We all know what Jack brings to a team, he’s a ball winner, an excellent reader of the game, he wins the ball then moves it forwards quickly. Someone who is especially useful when you aren’t going to have a lot of the ball. Sound familiar? With Scott Brown injured Scotland were relying solely on Darren Fletcher to perform this role. He played well in both games but there was nobody else in the squad capable of that job, he is also in the twilight of his career and can’t be considered a long-term option should Brown decide to retire (again). Jack has shown he can raise his game and cope with the pressure of playing for Rangers, why not Scotland? A midfield three of Jack, Stuart Armstrong and Callum McGregor has plenty of energy, creativity and they all have the majority of their careers ahead of them.

The one position Scotland have depth is left back with Andy Robertson and Kieran Tierney currently occupying the squad places. Tierney has been deployed at right back which would suggest Robertson is Strachan’s first choice. It will be interesting once Paterson is fully fit again, especially as Strachan has moaned about our shortage of physical players. Paterson is tall, athletic and powerful and is a natural right back offering just as much going forwards as Tierney and Robertson on the left-hand side.

Strangely enough due to injuries when Lee Wallace played against England at Wembley he was one of the better performers at both ends of the park. He also has a quality that Robertson and Tierney don’t have – height. Robertson is arguably one of the best crossers of the ball in European football, why not play him further forward with Wallace behind him. Scotland wouldn’t lose one of its best attacking threats and would add height to the defence at the same time. Wallace overlapping Robertson would also give Robertson the extra time to get crosses into the box. If Robertson can’t get forward that threat is missing. Wallace offers a solution to two problems.

Danny Wilson, at 18 it looked like he was going to be a future Scotland captain and should’ve been on 50 caps by now especially in the position that Scotland are weakest. Wilson made his Scotland debut in 2010 when he was 18. Grant Hanley made his debut the year after and now has 27 caps, Wilson has just 5.

At 25, Wilson has plenty time on his side but he really should be established by now, Fabio Cardoso has looked a bit shaky recently and maybe it is time for Wilson to get a run in the team alongside Bruno Alves. Charlie Mulgrew and Christophe Berra are the current centre-halves but again how much longer can they keep going for? If Wilson is playing regularly are the current Scotland centre-halves really that much better than him? Hanley gets picked when he isn’t even playing for his club side, he definitely isn’t that good!

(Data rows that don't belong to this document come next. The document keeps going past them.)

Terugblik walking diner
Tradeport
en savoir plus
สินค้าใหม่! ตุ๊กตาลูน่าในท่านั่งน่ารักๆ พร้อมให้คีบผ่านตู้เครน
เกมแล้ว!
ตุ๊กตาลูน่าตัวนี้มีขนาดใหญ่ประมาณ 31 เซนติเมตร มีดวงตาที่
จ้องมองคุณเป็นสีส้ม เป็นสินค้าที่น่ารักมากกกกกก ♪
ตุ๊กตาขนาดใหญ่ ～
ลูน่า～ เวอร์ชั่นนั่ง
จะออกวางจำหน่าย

The final player we’ll look at is Michael O’Halloran. His competition is Ikechi Anya, Robert Snodgrass, Matt Phillips and James Forrest. Anya is small and fast, with almost no end product – a typical full back playing on the wing. Forrest is incapable of reproducing his Celtic form for Scotland despite having 20 caps (with zero goals despite numerous good chances). Snodgrass for a long time was the country’s talisman but his role is that of an impact player now with his powers and pace on the wane. Philips can be a powerful runner but can also be clumsy and ineffective.

O’Halloran is 5 ft. 11 inches tall, he is rapid, has an eye for goal and he can beat a man with ease. Pace is key at international level and O’Halloran has it in abundance. If Strachan is looking for taller and more athletic players without losing quality how can you argue that Anya or Forrest are better options than O’Halloran? If he continues his early season form he has to be considered for international selection just as he will be reconsidered for selection at Rangers.

Ten years ago Rangers could’ve had a full team of Scotland players now we are reduced to hoping a few ex-players make the squad. Time will tell if the current (or next manager) feels that a change of tact is required to get Scotland back onto the big stage.